__YOUR TASK__: Copy each line from the records below in which the word "More" is found.
═══ DATASET ENTRIES ═══
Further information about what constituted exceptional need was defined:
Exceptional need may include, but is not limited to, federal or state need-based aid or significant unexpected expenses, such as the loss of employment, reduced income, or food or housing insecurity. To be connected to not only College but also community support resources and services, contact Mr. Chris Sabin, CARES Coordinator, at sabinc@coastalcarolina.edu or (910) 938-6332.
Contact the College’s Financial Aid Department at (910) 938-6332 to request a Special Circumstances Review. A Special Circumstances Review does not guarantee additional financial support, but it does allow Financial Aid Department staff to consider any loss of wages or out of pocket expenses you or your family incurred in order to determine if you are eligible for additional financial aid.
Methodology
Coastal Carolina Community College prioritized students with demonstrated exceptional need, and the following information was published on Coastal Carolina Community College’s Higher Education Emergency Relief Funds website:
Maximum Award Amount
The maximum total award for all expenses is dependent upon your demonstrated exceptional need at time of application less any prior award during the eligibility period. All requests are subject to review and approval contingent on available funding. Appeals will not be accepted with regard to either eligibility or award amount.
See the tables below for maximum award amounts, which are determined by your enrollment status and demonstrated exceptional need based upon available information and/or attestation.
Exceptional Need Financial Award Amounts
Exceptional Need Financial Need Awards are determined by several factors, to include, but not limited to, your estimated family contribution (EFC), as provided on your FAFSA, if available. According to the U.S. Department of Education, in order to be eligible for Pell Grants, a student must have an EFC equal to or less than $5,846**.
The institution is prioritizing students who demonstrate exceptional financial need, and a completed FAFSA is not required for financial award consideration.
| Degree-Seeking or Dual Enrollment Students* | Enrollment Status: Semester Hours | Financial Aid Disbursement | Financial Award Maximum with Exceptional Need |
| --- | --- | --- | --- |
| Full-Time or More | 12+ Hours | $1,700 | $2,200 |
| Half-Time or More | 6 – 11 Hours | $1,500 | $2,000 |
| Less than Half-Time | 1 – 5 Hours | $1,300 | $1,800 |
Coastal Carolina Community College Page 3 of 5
═══
═══ DATASET ENTRIES ═══
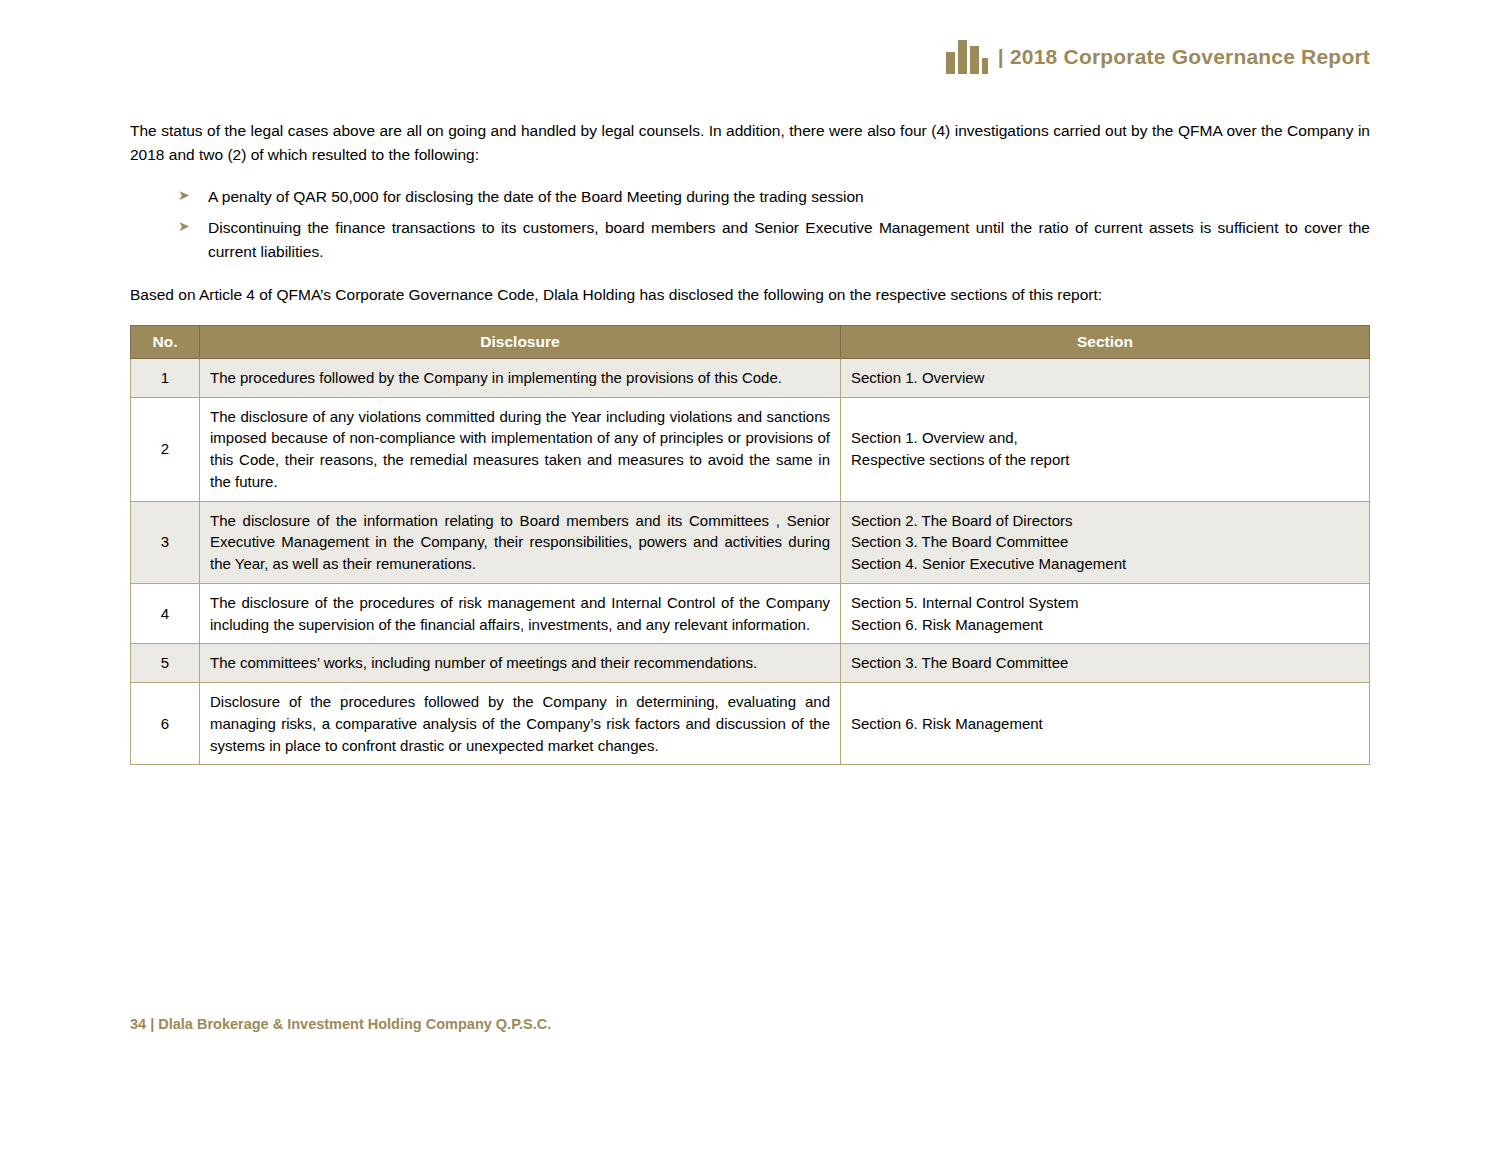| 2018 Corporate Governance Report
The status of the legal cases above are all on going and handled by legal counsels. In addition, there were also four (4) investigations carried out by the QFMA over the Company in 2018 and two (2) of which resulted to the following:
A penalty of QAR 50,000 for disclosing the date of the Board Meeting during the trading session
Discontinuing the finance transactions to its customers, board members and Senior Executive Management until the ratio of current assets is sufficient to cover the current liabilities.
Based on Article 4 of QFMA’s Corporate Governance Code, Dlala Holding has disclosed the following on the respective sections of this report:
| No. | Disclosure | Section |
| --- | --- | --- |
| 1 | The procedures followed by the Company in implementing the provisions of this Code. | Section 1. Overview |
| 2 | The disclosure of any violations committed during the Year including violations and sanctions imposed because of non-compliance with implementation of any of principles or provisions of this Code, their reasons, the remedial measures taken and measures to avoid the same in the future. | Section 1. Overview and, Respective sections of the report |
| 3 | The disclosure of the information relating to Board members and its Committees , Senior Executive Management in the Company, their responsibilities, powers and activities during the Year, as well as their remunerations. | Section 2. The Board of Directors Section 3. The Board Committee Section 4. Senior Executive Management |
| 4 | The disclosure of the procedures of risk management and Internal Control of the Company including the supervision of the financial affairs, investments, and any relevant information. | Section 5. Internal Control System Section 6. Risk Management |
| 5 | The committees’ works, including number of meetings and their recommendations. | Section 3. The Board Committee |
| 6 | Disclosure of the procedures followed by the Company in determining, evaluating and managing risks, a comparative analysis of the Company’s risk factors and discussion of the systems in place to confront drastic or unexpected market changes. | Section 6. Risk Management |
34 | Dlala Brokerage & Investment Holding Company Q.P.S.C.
═══
__SOLUTION FOR THIS TASK__:
| Full-Time or More | 12+ Hours | $1,700 | $2,200 |
| Half-Time or More | 6 – 11 Hours | $1,500 | $2,000 |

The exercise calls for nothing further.